[Task input Boundary: Start]

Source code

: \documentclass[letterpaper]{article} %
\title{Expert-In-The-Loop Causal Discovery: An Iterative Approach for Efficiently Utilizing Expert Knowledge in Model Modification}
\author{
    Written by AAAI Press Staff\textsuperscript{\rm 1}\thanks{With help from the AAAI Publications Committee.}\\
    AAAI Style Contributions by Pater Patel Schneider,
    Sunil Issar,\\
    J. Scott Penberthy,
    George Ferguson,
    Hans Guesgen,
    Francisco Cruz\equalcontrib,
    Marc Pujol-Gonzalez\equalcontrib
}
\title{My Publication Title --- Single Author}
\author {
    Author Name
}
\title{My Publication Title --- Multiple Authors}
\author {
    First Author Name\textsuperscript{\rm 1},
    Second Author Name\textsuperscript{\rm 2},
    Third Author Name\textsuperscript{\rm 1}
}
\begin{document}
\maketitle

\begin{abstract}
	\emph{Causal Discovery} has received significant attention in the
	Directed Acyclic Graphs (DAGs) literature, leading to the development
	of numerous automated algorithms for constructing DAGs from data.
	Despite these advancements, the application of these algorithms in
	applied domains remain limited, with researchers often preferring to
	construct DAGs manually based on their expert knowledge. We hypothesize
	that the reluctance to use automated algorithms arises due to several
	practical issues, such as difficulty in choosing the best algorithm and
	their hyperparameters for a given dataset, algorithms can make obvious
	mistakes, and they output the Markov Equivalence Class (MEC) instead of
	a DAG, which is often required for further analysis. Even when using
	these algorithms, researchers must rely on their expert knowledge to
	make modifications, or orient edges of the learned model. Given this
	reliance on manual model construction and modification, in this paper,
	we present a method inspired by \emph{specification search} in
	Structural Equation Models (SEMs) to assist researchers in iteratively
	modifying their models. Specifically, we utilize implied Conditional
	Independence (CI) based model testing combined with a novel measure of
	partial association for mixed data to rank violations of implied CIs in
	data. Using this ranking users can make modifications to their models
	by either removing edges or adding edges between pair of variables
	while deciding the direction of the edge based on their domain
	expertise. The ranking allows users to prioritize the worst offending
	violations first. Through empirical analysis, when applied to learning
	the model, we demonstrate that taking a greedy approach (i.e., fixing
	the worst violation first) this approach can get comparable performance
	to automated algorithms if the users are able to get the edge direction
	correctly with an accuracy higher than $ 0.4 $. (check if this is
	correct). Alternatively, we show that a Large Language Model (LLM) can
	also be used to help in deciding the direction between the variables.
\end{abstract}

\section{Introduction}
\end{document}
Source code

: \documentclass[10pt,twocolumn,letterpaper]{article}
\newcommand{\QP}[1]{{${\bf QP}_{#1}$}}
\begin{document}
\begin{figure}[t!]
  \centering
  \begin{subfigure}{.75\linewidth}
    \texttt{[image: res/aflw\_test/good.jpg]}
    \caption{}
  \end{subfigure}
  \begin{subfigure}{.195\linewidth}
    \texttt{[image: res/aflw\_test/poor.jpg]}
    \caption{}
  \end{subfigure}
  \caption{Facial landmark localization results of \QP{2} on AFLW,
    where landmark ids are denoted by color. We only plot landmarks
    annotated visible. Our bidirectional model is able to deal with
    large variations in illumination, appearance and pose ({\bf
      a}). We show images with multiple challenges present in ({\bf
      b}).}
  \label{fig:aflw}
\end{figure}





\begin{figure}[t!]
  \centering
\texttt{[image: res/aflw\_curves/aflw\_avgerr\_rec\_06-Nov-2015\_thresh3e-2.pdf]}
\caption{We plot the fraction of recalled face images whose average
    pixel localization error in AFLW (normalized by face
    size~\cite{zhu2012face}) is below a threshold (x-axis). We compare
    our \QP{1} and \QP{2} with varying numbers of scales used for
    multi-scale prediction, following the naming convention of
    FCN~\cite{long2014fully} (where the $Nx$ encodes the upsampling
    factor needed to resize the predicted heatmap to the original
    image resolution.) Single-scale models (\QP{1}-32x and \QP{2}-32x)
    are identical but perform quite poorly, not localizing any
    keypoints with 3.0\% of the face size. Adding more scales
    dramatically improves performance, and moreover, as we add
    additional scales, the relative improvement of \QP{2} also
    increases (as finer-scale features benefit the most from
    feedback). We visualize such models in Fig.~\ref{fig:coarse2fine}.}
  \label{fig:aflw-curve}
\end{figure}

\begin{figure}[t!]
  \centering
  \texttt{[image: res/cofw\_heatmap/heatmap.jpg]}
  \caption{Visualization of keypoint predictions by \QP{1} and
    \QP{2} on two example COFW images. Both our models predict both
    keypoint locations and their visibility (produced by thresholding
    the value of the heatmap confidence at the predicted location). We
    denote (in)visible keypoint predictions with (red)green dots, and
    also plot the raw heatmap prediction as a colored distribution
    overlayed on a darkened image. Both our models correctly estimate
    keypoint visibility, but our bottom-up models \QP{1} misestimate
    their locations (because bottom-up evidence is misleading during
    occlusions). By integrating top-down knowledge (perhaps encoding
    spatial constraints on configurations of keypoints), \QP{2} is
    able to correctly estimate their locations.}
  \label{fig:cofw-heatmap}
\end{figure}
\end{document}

[Task input Boundary: End]

### Work instruction
Copy the records above exactly, beginning at the line that contains "correct). Alternatively, we" and stopping after the line that contains "factor needed to".

### Finished exercise
	correct). Alternatively, we show that a Large Language Model (LLM) can
	also be used to help in deciding the direction between the variables.
\end{abstract}

\section{Introduction}
\end{document}
Source code

: \documentclass[10pt,twocolumn,letterpaper]{article}
\newcommand{\QP}[1]{{${\bf QP}_{#1}$}}
\begin{document}
\begin{figure}[t!]
  \centering
  \begin{subfigure}{.75\linewidth}
    \texttt{[image: res/aflw\_test/good.jpg]}
    \caption{}
  \end{subfigure}
  \begin{subfigure}{.195\linewidth}
    \texttt{[image: res/aflw\_test/poor.jpg]}
    \caption{}
  \end{subfigure}
  \caption{Facial landmark localization results of \QP{2} on AFLW,
    where landmark ids are denoted by color. We only plot landmarks
    annotated visible. Our bidirectional model is able to deal with
    large variations in illumination, appearance and pose ({\bf
      a}). We show images with multiple challenges present in ({\bf
      b}).}
  \label{fig:aflw}
\end{figure}





\begin{figure}[t!]
  \centering
\texttt{[image: res/aflw\_curves/aflw\_avgerr\_rec\_06-Nov-2015\_thresh3e-2.pdf]}
\caption{We plot the fraction of recalled face images whose average
    pixel localization error in AFLW (normalized by face
    size~\cite{zhu2012face}) is below a threshold (x-axis). We compare
    our \QP{1} and \QP{2} with varying numbers of scales used for
    multi-scale prediction, following the naming convention of
    FCN~\cite{long2014fully} (where the $Nx$ encodes the upsampling
    factor needed to resize the predicted heatmap to the original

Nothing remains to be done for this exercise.